Nigerian investigators have disclosed that the crew of a Boeing 747-200 freighter did not receive critical information about reduced available landing distance at Abuja before the aircraft landed, veered off the runway and collided with construction equipment.

The Armenian-registered Veteran Avia aircraft (EK-74798) had been operating a wet-lease cargo service from Jeddah on behalf of Saudia.

Nigeria’s Accident Investigation Bureau says, however, that the aircraft was not despatched from Jeddah by Saudia personnel, but rather by Air Atlanta staff.

The crew was handed a despatch folder with assorted flight information, with performance data for the Abuja arrival based on a landing weight of 282t and an assumption that the full length of runway 04 would be available.

Veteran Avia 747 accident-c-Nigeria AIB

Source: Nigeria AIB

Investigators found the crew had not received information on the reduced runway distance

But work was being undertaken on the runway which shortened its length to just 2,500m from the original 3,610m.

This work had been detailed in a NOTAM issued on 28 November 2013, originally in effect from 30 November to 3 December – the day before the accident. Another NOTAM, referring to an extension of this work to 10 December was issued on the day of the accident.

But none of the NOTAMs in the despatch folder for the 747 crew included the critical transmission about the reduced available distance, says the inquiry.

“The captain reported that there was no NOTAM received stating the status of runway length and that was the reason they planned to land at maximum landing weight in Abuja,” it adds.

Investigators found that Abuja’s automated terminal information system message “did not carry” the information about the shortened runway.

But the cockpit-voice recorder shows the tower controller mentioned the 2,500m landing distance advised the crew to “exercise caution”, which the crew acknowledged.

The crew, however, claimed to the investigation that the tower’s message about runway length, received at 400ft above ground, was “garbled” and none of them could make it out.

Only after the 747 had touched down and was rolling out – at night, in good visibility – did the pilots become aware of construction equipment on the runway.

Veteran Avia 747 accident 2-c-Nigeria AIB

Source: Nigeria AIB

Both inboard GE Aviation CF6 engines were badly damaged by the collision

The aircraft veered to the right, towards the A3 exit, in order to avoid the construction site, but travelled off the left side of the exit and collided with vehicles and equipment parked on the side of the runway, while workers were taking a break.

Both inboard engines were severely damaged in the collision, which resulted in fire and smoke from the left-hand powerplant as the aircraft came to a halt parallel to the runway. All six crew members escaped through a hatch behind the nose-wheel, without injury.

The aircraft, which was originally delivered at the end of 1986 to Japan’s All Nippon Airways before being converted to a freighter for Nippon Cargo Airlines, was written off.
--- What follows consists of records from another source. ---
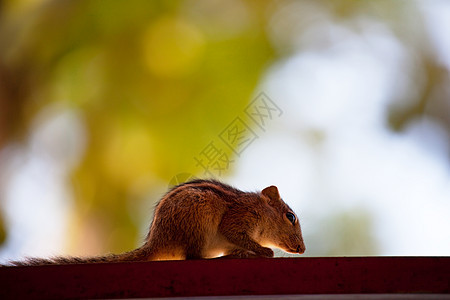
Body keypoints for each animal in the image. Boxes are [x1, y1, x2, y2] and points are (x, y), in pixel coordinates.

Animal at [5, 179, 304, 266]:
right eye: (290, 217)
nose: (302, 248)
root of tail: (156, 242)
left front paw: (250, 251)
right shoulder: (238, 219)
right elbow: (238, 235)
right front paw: (264, 250)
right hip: (199, 222)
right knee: (193, 257)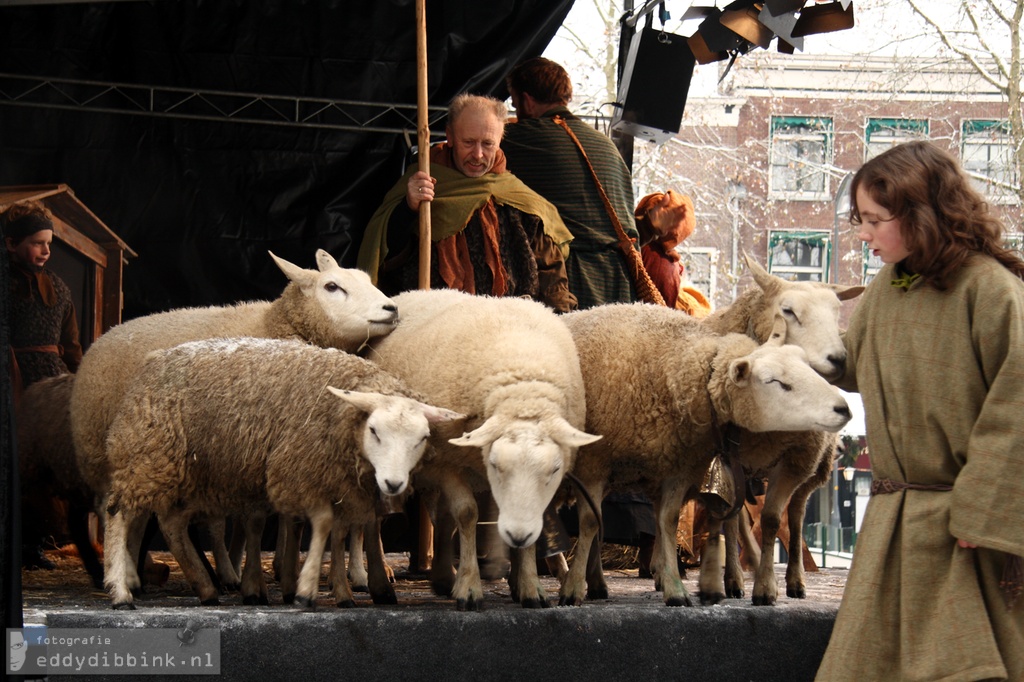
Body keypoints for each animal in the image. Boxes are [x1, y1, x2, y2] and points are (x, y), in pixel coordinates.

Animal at [70, 246, 397, 585]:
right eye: (332, 287)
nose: (391, 307)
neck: (272, 324)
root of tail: (106, 334)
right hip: (113, 450)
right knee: (118, 511)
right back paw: (133, 571)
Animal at [100, 333, 464, 606]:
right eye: (374, 431)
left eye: (422, 438)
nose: (393, 484)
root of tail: (153, 360)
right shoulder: (299, 470)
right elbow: (322, 523)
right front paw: (305, 590)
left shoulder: (336, 481)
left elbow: (336, 529)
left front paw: (341, 589)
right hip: (147, 454)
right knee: (119, 514)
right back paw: (121, 591)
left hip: (182, 469)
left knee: (172, 525)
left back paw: (205, 588)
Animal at [364, 288, 598, 610]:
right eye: (496, 465)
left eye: (554, 470)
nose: (518, 534)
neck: (523, 393)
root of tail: (413, 291)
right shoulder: (449, 463)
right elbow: (466, 514)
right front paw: (469, 588)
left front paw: (529, 587)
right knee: (374, 518)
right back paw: (380, 583)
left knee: (441, 517)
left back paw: (443, 578)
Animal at [557, 303, 851, 606]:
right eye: (774, 381)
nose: (843, 408)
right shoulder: (593, 462)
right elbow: (589, 522)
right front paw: (572, 588)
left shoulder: (677, 466)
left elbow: (668, 520)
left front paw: (675, 588)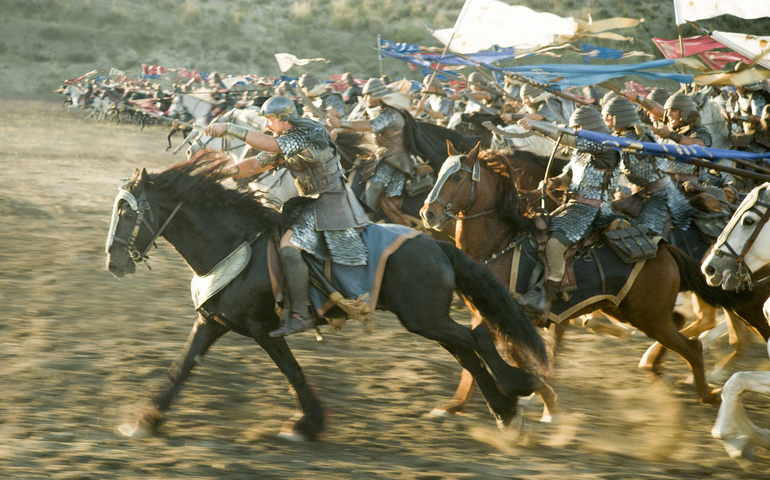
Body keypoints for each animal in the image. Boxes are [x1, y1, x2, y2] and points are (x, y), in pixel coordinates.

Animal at [108, 152, 552, 440]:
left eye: (128, 213)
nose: (114, 263)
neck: (234, 243)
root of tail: (436, 244)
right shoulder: (212, 323)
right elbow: (183, 366)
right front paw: (147, 419)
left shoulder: (262, 329)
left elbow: (293, 372)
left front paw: (307, 424)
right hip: (427, 319)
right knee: (467, 349)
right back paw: (506, 411)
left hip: (423, 317)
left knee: (473, 339)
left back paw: (516, 391)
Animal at [420, 145, 760, 404]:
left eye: (457, 177)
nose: (428, 213)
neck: (501, 243)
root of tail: (664, 249)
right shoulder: (487, 317)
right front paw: (455, 406)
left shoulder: (508, 319)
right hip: (630, 311)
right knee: (686, 328)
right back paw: (661, 369)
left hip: (648, 317)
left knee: (695, 347)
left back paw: (705, 392)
Investigators attribute the accident to the crew’s being “not updated” on the information available regarding the runway length, through the lack of briefing by a Saudia despatcher, absent runway status information at Abuja, and ineffective communication with air traffic control on final approach.

Runway markings and lighting did not depict the displaced threshold, the inquiry adds, while the entire runway lighting was left on beyond this threshold.